Planned downtime events include patches to system software that
require a reboot or system configuration changes that only take
effect upon a reboot. In general, planned downtime is usually
the result of some logical event. Unplanned downtime events typically
arise from some physical event, such as a hardware failure or
environmental anomaly. Examples of unplanned downtime events include
power outages, failed CPU or RAM components (or possibly other
failed hardware components) and or an over-temperature related
shutdown.
Many computing sites typically exclude planned downtime from
availability calculations, since planned downtime should have
no impact upon the computing community. By excluding planned downtime,
many systems can claim to have phenomenally high availability,
which might give the illusion of continuous availability. Systems
that exhibit truly continuous availability are rare, expensive
and carefully implemented specialty designs that eliminate any
single point of failure.
Availability is usually expressed as a percentage of uptime in
a given year. (Shorter time periods can be used, but sites that
pick artificially short measurement periods may be hiding latent
problems in their systems which produce instability, leading to
unplanned downtime.) In a given year, the number of minutes of
unplanned downtime is tallied for a system; the aggregate unplanned
downtime is divided by the total number of minutes in a year (approximately
525,600), producing a percentage of downtime; the complement is
the percentage of uptime, which is what is typically referred
to as the availability of the system. Common values of availability
for highly available systems are:
99.9% = 43.8
minutes/month or 8.76 hours/year
99.99% = 4.38
minutes/month or 52.6 minutes/year
99.999% = 0.44
minutes/month or 5.26 minutes/year
It should be noted that uptime and availability are not synonymous.

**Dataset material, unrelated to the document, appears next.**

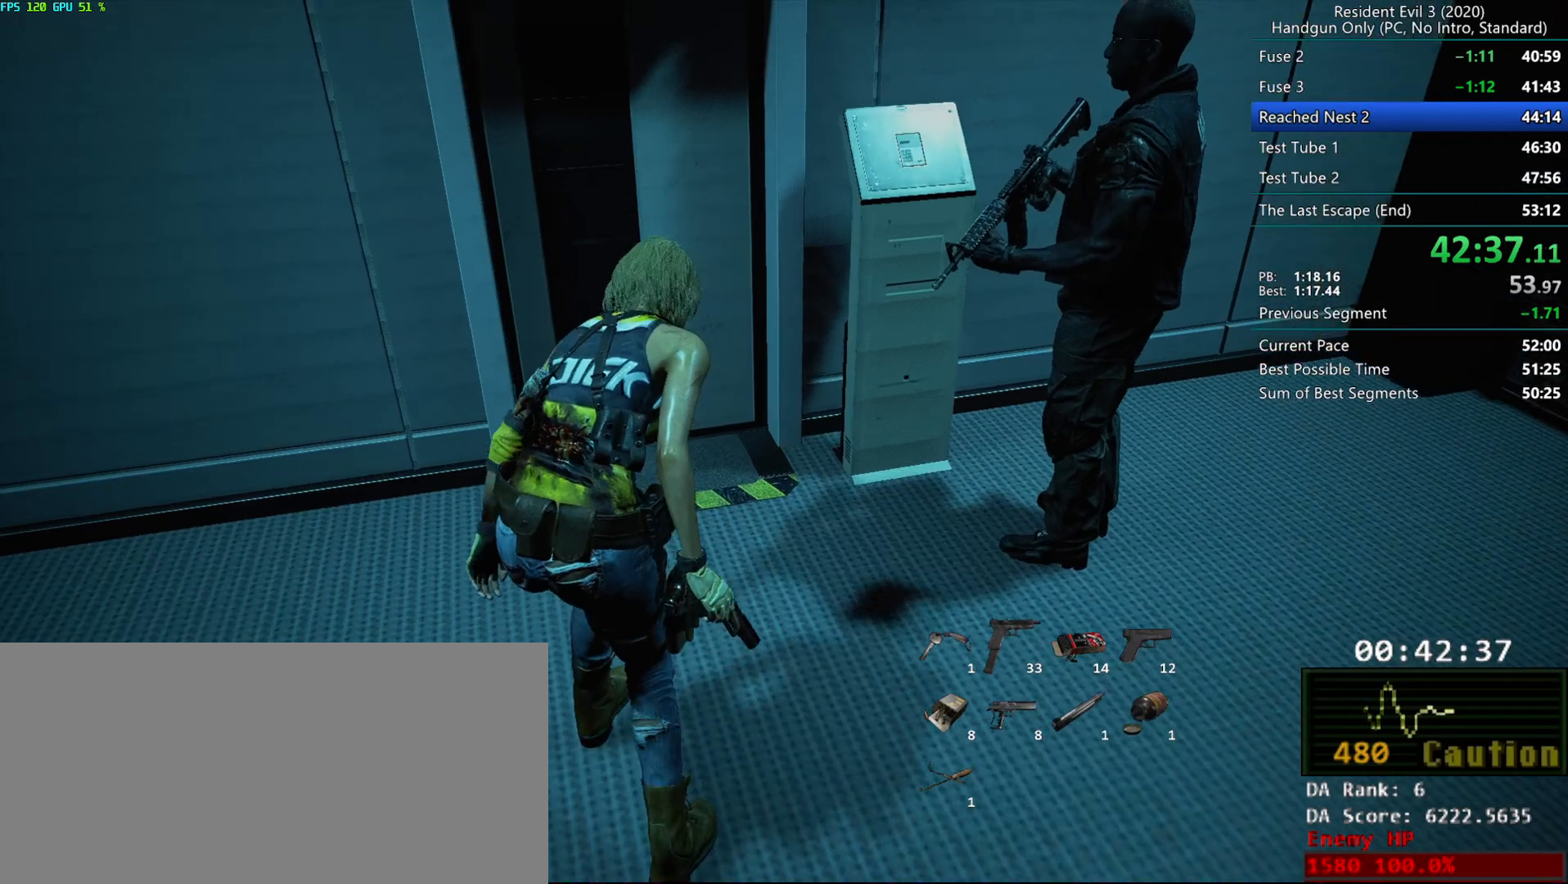
{"keys": ["r"], "mouse": [], "events": []}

A system can be up, but not available, as in the case of a network
outage.
Clearly, how availability is measured is subject to some degree
of interpretation. A system that has been up for 365 days in a
non-leap year might have been eclipsed by a network failure that
lasted for 9 hours during a peak usage period; the user community
will see the system as unavailable, whereas the system administrator
will claim 100% "uptime". However, given the true definition of
availability, the system will be approximately 99.897% available
(8751 hours of available time out of 8760 hours per non-leap year).